- Theatrical release poster
- Directed by: K. Ramnoth
- Screenplay by: S. D. Sundaram Umachandran
- Based on: East Lynne by Ellen Wood
- Produced by: Pattanna
- Starring: V. Nagayya Manohar M. V. Rajamma Madhuri Devi
- Cinematography: N. Prakash
- Edited by: S. P. Chandrasekar
- Music by: V. Nagayya A. Rama Rao
- Production companies: Narayanan & Company
- Distributed by: Narayanan & Company
- Release date: 9 February 1952;
- Country: India
- Language: Tamil

= Thai Ullam =

1952 film by K. Ramnoth

Thai Ullam is a 1952 Indian Tamil-language film directed by K. Ramnoth. Starring V. Nagayya, Manohar and R. Ganesh, the film has music composed by Nagayya and A. Rama Rao. It is an adaptation of the 1861 novel East Lynne, by Ellen Wood. The film was released on 9 February 1952, and emerged both a critical and commercial success.

== Cast ==

- Male cast
- V. Nagayya as Zamindar Seethapathy
- Manohar as Manohar
- R. Ganesh as Sekar
- K. Ramasami as Clerk Kuppu
- N. Seetharaman as Magistrate Masilamani
- Chandra Babu as Sukumar
- Kolathumani as Ponnambalam
- C. V. V. Panthulu as Sabapathy

- Female cast
- M. V. Rajamma as Nirmala
- Madhuri Devi as Vasundhara
- K. R. Chellam as Santhamma
- T. P. Muthulakshmi as Janaki
- Sakunthala as Singari
- C. K. Saraswathi as Kanthimathi

- Supporting cast
T. K. Kalyanam, G. V. Sharma, Nandaram, Loose Arumugam, and V. T. Kalyanam.

== Production ==
K. Ramnoth, who had left Gemini Studios on 15 August 1947, worked for Narayanan & Company, for which he made the film Thai Ullam, an adaptation of the 1861 novel East Lynne by Ellen Wood. While Manohar was cast as the male lead, T. S. Balaiah was considered for playing the antagonist. He however opted out of the project after demanding a salary of ₹75,000, which he was refused. Subsequently, he was replaced by a then struggling actor named R. Ganesh, who later became known as Gemini Ganesan.

== Soundtrack ==
The songs were composed by Nagayya and A. Rama Rao, with lyrics by Kanakasurabhi, Subramania Bharati and Kavimani Desigavinayagam Pillai. The song "Vella Thamarai" is based on Bharati's poem of the same name. The song "Konjum Puraave" is based on the song "Thandi Hawayen" from the Hindi film Naujawan (1951). That, along with the songs "Kovil Muluthum Kanden", "Kathayai Kelada", "Vellai Thamarai" and "Poo Chendu Nee" attained popularity.

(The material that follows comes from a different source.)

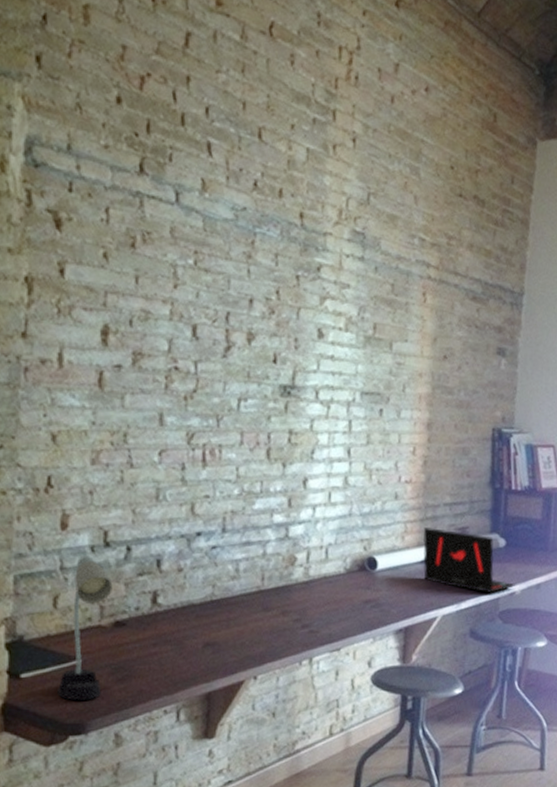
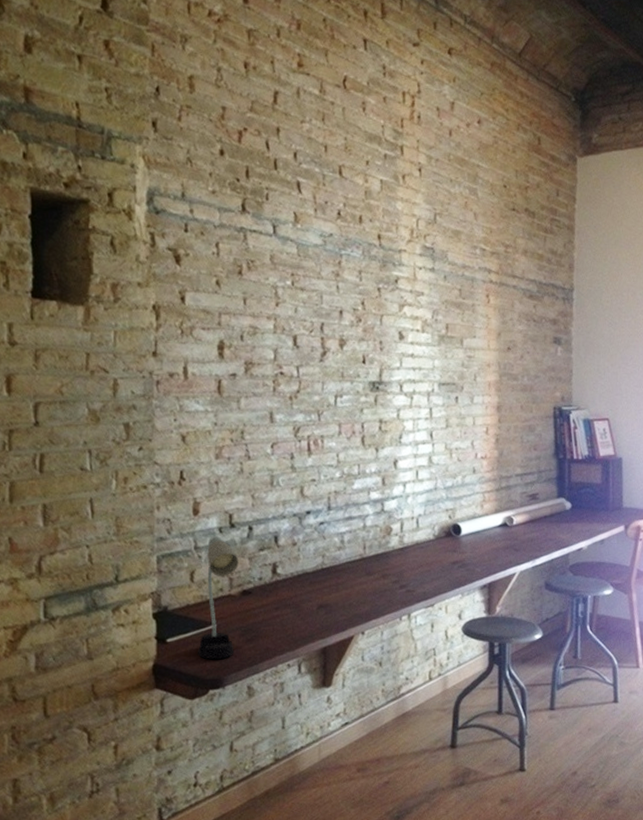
laptop: present [423,527,515,593] -> none [499,496,582,550]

| Song | Singer | Lyricist | Length |
| "Ohoho Nilave Nillay Odathe" | Jikki | Kanakasurabhi |  |
| "Konjum Puraave" | M. L. Vasanthakumari | 03:04 |
| "Nathathile Pethama" | T. A. Mothi |  |
| "Vellai Thamarai Poovil" | M. L. Vasanthakumari | Subramania Bharathi |  |
| "Kovil Muzhuthun Kanden" | Kavimani Desigavinayagam Pillai | 03:02 |
| "Poochendu Nee" | T. A. Mothi, (Radha) Jayalakshmi & N. L. Ganasaraswathi | Kanakasurabhi | 03:35 |
| "Pokkiri Payale Nee Polladhavan" | (Radha) Jayalakshmi | 02:00 |
| "Anbai Ariyamal Kali Odi Poche" | T. A. Mothi |  |
| "Baby Baby Chinna Chinna Baby" | Jikki | 02:38 |
| "Malai Nila Varavendum" | R. Balasaraswathi & T. A. Mothi |  |
| "Kathayai Kelada" | M. L. Vasanthakumari | 02:51 |

== Release ==
Thai Ullam was released on 9 February 1952, and distributed by Narayanan & Company themselves. The film was both a critical and commercial success, and a major breakthrough for Ganesh, who would later become a part of the "Big Three" of Tamil cinema, the other two being Sivaji Ganesan and M. G. Ramachandran.